A57.   This is strongly discouraged.  CW status is lost upon departure from the United States, and a CW visa is invalid for admission to the United States at any port of entry outside the CNMI.  Even if the alien has a valid B visa or is VWP eligible, he or she might well be deemed inadmissible because B visitors are supposed to have foreign residence, rather than residence in the CNMI or any other part of the United States.  And if the alien succeeded in being admitted to the United States as a B visitor, he or she could only regain CW status in the CNMI by returning to the CNMI again through a foreign airport (NOT returning through Guam) with a valid CW visa (not the B visa).  If the alien returned to the CNMI through Guam, he or she would remain in B status, which does not permit engaging in the employment authorized in CW-1 status.

A CW nonimmigrant who wishes to travel to the rest of the United States after transiting through a foreign place should apply to the USCIS Guam Office by filing a Form I-131 requesting an advance parole document.  This document would authorize the parole of the CW nonimmigrant into the United States when arriving from a foreign place.  However, the CW nonimmigrant using this method must obtain a CW visa abroad before returning to the CNMI.  If the CW nonimmigrant was paroled into the United States, and returned to the CNMI through Guam, the individual would remain a parolee rather than resuming the CW status which provides authorization to work in the CNMI.

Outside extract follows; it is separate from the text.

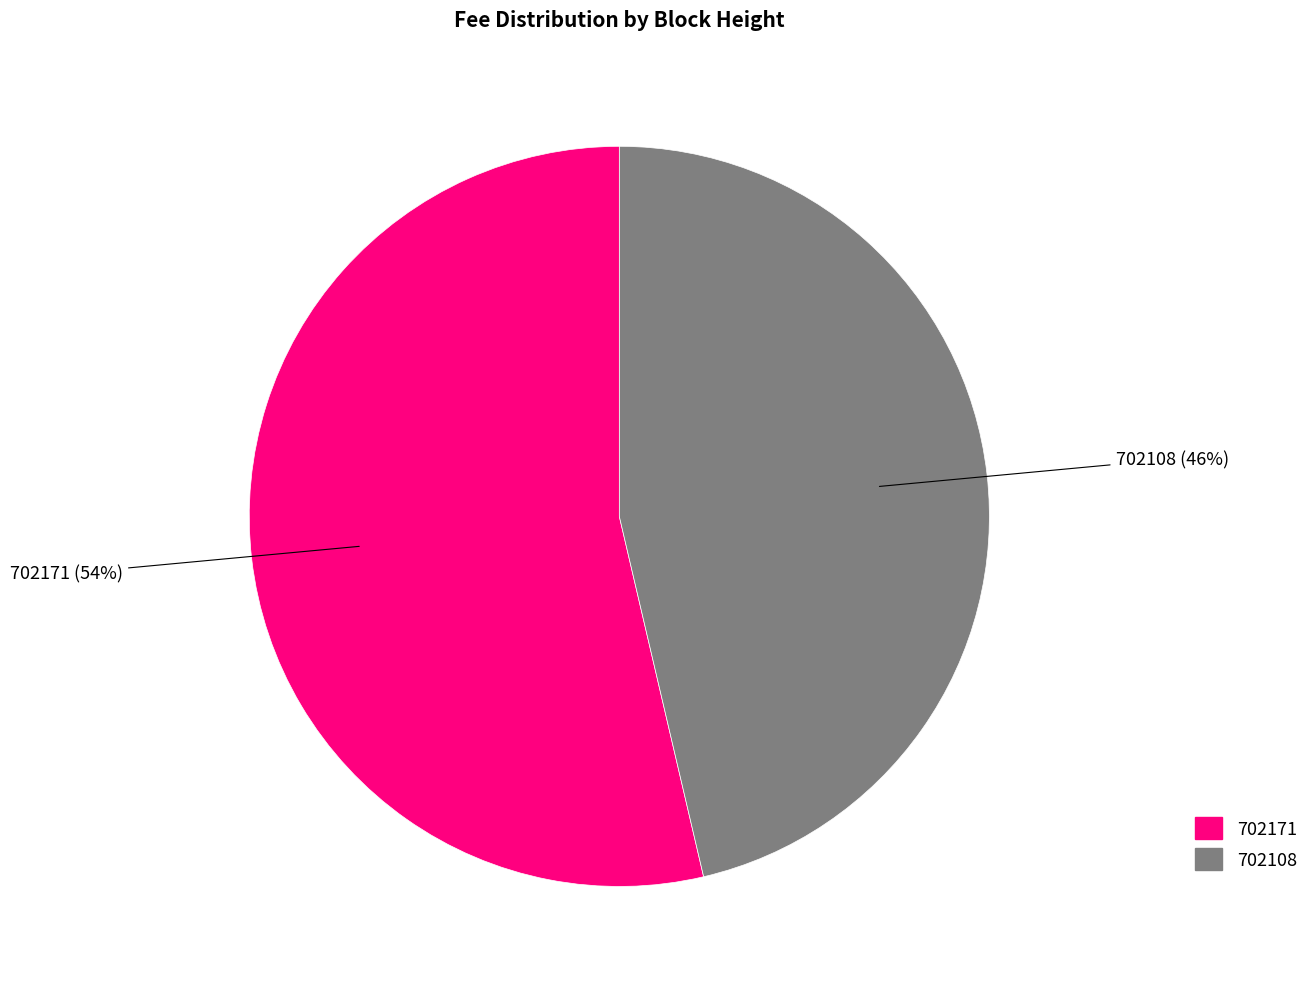

To the nearest percent, what is the average slice percentage?

50%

Please note: The process described in A55 may be used to obtain approval to travel to the United States for the purpose of traveling from the CNMI through Guam to a foreign destination.  However, it CANNOT be used to travel through Guam from a foreign place to the CNMI, as that travel requires a valid CW visa, which cannot be used in Guam for admission into the United States.

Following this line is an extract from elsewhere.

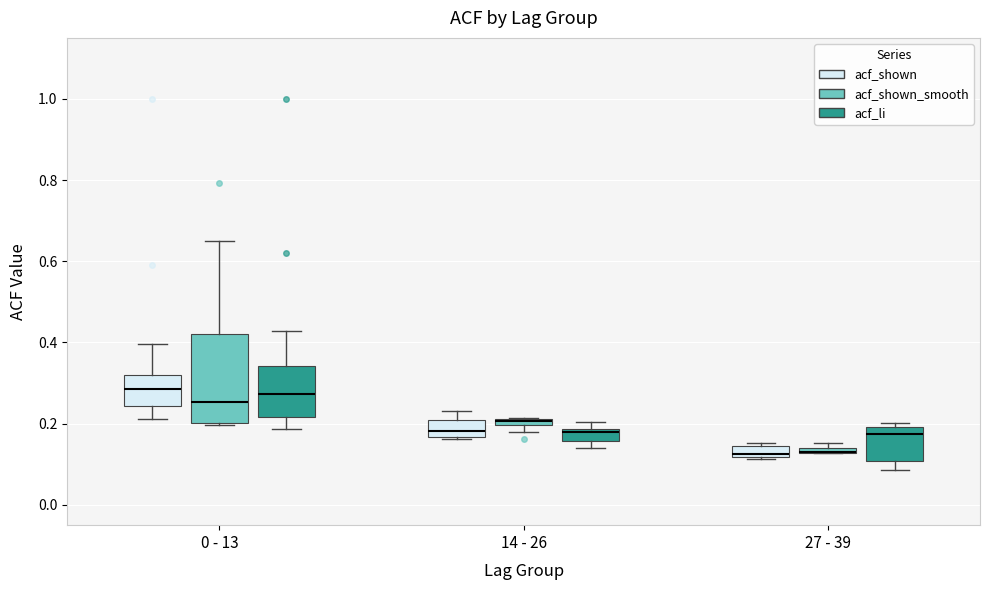

Which box is the tallest, from its lower edge to its upper edge?

0 - 13 (acf_shown_smooth)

For special provisions applicable to nationals of the Philippines traveling through the Guam airport, see Q&A 56A below.  

Q58. Can individuals with CW nonimmigrant status, or with CW visas, transit through the Guam airport?

A58.  Individuals who are nationals of the Philippines may travel between the CNMI and the Philippines through the Guam airport under the following conditions:

Travel from the CNMI to the Philippines via Guam: The individual is in valid CW status and is traveling on a direct itinerary involving a flight stopover or connection in Guam of no more than eight hours, and the individual remains at the Guam airport during the stopover or connection.

Travel from the Philippines to the CNMI via Guam: The individual has a valid CW visa and is traveling on a direct itinerary involving a flight stopover or connection in Guam of no more than eight hours, and the individual remains at the Guam airport during the stopover or connection.

Other individuals in CW status or with CW visas cannot travel to or from foreign destinations with a stopover or connection through Guam, except as described in A55.

Q59. Can I travel while my CW petition is pending? 

A59.  Yes. If you have been granted advance parole, you may travel while your Form I-129CW requesting a grant of CW status in the CNMI is pending. Advance parole is advance permission granted by USCIS to leave the CNMI for a foreign place and return to the CNMI to be paroled back in.

 The U.S. Customs and Border Protection (CBP) inspector at the port of entry issues the actual parole to a foreign worker who has an advance parole, when that worker returns into the CNMI from foreign travel.

 PLEASE NOTE: If you are requesting a CW visa abroad you should not request advance parole.